Alors que les systèmes éducatifs africains cherchent à s’affranchir des modèles hérités de l’ère coloniale, le Togo opère une mue audacieuse. Sous l’impulsion du ministre Dodzi Komla Kokoroko, le pays instaure un « baccalauréat blanc national » (BAC 2), prévu du 24 au 27 mars 2025. Cette initiative, bien plus qu’une simple répétition générale, se veut un levier stratégique pour redéfinir les contours de l’évaluation scolaire.
Baccalauréat blanc : Un simulacre pédagogique à grande échelle
Le BAC 2 togolais n’est pas un énième galop d’essai. Conçu comme un reflet académique, il reproduit scrupuleusement les conditions du baccalauréat officiel, de la distribution des sujets à la rigueur des corrections. Les élèves de terminale, plongés dans un environnement d’examen authentique, doivent affronter des épreuves calibrées pour refléter le niveau d’exigence cardinal attendu. L’objectif est d’éradiquer la psychologie de la surprise, souvent responsable des contre-performances.
Mais l’innovation ne s’arrête pas aux candidats. Les enseignants, transformés en archéologues des lacunes, sont invités à décortiquer les copies pour identifier les failles cognitives récurrentes. Ces données, compilées en cartographies de compétences, serviront à ajuster les méthodes pédagogiques, passant d’un enseignement frontal à une approche corrective-proactive.
Une réforme curriculaire en mode satellite
Ce bac blanc s’inscrit dans une refonte plus large des programmes scolaires visant à substituer aux savoirs encyclopédiques des compétences transférables. Le gouvernement togolais mise sur une évaluation formative plutôt que sommative, où chaque erreur devient un tremplin pour l’apprentissage. Une philosophie résumée par un adage local revisité : « Ce n’est pas la chute qui compte, mais la manière de redresser le pas. »
Si l’expérience porte ses fruits, le dispositif pourrait s’étendre aux classes de première dès 2026, créant ainsi un continuum évaluatif sur deux ans. Une perspective saluée par les acteurs éducatifs, qui y voient un antidote au bachotage intensif, souvent synonyme de savoirs évanescents.
Un laboratoire éducatif pour la sous-région
Le Togo, petit par la taille mais ambitieux par la vision, entend ainsi préfigurer une mutation éducative ouest-africaine. En transformant l’évaluation en outil de progression plutôt qu’en sanction, le pays défie les modèles traditionnels où le baccalauréat fonctionne comme un filtre social impitoyable.
Si cette transformation prometteuse suscite l’enthousiasme, il convient de rester prudent quant à sa capacité à surmonter les défis logistiques, la formation des correcteurs, l’harmonisation des barèmes et les résistances culturelles. Il est toutefois indéniable que l’initiative inspire d’autres démarches analogues.
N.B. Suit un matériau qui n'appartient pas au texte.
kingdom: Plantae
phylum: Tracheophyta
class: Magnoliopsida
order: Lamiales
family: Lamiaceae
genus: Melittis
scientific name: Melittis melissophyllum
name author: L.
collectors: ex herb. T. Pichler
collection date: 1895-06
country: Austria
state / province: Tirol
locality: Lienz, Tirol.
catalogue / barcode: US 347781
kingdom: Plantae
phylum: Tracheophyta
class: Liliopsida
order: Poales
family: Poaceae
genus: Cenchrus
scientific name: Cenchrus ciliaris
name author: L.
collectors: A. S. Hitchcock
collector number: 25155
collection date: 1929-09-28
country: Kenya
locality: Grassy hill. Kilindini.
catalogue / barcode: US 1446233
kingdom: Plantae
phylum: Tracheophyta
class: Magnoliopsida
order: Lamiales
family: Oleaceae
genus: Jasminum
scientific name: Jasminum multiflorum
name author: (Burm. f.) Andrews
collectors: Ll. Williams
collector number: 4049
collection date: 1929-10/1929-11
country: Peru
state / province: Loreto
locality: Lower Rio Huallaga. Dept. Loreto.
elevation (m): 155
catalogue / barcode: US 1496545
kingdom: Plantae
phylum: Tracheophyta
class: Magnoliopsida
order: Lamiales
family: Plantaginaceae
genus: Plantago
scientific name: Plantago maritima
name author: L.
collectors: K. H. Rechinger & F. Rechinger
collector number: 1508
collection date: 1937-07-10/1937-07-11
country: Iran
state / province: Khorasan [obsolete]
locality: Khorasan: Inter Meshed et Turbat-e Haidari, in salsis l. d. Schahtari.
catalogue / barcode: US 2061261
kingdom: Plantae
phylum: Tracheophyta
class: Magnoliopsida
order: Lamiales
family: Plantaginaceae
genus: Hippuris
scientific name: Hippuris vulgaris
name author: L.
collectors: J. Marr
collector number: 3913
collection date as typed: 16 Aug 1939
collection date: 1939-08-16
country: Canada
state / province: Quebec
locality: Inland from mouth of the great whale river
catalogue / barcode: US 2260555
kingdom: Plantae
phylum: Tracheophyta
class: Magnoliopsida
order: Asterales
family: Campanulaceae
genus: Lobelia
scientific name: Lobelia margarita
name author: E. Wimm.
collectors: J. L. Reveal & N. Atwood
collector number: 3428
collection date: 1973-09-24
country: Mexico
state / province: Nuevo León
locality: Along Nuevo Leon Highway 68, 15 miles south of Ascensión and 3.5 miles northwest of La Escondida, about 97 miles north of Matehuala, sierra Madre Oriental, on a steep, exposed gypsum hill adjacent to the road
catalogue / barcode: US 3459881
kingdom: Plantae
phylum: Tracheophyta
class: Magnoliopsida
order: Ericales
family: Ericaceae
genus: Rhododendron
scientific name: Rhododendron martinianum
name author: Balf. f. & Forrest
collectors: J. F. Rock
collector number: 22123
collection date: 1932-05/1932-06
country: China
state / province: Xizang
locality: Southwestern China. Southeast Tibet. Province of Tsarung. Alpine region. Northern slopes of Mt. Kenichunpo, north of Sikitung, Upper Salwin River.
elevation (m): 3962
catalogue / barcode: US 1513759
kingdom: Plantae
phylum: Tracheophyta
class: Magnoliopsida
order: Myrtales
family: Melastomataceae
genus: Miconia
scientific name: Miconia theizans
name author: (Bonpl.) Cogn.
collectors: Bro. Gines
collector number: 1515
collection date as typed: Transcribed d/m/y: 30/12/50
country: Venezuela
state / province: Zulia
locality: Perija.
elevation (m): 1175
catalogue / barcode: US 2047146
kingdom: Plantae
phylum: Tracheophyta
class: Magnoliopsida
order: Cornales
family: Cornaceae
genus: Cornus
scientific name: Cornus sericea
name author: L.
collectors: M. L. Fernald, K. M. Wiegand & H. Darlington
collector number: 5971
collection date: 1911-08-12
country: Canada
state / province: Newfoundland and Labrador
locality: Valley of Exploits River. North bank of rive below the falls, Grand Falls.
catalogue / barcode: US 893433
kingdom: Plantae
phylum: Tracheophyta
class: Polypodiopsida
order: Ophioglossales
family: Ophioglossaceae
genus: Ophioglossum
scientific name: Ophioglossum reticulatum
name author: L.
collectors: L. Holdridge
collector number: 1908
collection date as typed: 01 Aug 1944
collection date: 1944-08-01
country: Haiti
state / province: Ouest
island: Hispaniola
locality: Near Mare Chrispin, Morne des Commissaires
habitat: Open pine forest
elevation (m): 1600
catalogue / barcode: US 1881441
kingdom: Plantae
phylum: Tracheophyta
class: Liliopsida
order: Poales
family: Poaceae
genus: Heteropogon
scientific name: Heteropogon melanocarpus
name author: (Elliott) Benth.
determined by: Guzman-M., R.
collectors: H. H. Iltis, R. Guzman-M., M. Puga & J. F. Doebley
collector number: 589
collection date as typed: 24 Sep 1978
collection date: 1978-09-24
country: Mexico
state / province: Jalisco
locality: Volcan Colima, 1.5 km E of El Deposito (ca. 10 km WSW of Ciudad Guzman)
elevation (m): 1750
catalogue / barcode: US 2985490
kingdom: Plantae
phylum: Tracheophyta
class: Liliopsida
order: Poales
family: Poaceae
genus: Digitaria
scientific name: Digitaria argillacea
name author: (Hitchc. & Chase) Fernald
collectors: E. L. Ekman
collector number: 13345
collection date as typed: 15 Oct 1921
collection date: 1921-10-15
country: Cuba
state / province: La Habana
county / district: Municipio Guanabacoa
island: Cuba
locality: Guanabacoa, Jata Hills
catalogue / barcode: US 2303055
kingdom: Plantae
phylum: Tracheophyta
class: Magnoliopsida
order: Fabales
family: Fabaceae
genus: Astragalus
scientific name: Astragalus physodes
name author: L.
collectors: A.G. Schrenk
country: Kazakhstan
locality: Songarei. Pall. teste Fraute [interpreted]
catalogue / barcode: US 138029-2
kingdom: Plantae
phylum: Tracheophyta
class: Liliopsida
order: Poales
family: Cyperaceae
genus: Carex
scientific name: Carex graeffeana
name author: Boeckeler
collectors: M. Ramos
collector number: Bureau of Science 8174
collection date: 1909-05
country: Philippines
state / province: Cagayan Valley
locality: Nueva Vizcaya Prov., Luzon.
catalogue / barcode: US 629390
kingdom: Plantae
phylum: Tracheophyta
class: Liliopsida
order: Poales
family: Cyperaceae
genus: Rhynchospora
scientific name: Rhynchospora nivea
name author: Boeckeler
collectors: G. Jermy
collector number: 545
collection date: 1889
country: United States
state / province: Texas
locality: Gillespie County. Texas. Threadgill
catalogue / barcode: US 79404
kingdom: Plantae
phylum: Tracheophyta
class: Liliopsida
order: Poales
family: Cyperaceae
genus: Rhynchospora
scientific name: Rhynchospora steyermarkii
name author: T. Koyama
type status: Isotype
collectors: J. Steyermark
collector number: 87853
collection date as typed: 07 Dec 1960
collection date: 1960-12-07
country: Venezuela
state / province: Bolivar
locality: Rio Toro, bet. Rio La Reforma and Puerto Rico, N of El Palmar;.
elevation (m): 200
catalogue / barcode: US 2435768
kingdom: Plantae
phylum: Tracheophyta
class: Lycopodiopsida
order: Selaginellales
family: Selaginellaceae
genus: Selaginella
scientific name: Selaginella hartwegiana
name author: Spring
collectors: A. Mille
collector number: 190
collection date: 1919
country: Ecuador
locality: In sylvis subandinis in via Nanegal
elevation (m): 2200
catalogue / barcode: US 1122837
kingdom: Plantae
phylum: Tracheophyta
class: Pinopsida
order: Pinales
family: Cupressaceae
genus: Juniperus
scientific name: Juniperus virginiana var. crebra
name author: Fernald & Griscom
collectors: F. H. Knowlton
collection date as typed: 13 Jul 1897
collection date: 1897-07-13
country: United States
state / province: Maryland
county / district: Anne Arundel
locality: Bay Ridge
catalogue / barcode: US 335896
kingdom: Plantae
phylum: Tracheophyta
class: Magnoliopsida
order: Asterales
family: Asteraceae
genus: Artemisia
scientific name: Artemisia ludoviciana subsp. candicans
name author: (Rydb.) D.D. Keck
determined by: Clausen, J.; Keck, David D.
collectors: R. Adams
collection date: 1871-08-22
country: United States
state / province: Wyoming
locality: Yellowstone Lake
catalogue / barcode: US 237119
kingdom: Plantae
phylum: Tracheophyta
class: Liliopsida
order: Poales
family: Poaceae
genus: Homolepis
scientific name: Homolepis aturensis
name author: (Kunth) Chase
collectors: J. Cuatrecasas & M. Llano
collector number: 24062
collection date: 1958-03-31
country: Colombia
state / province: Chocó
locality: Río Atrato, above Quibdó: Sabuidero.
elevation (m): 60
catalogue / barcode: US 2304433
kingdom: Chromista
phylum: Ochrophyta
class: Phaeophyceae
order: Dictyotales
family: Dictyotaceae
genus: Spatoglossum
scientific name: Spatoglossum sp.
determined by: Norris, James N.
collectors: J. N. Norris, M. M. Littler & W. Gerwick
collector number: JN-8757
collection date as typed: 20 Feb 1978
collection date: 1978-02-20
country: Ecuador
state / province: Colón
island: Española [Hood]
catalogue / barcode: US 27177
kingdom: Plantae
L’école comme chantier d’avenir
En instaurant ce bac blanc national, le Togo ne se contente pas de préparer des élèves à un examen. Il esquisse une école où l’échec n’est plus une fatalité, mais une étape vers la maîtrise. Une leçon qui, au-delà des salles de classe, rappelle que l’éducation est moins une course qu’un art de bâtir des fondations solides. Et dans ce domaine, le pays montre qu’il a plus que jamais la main pédagogique.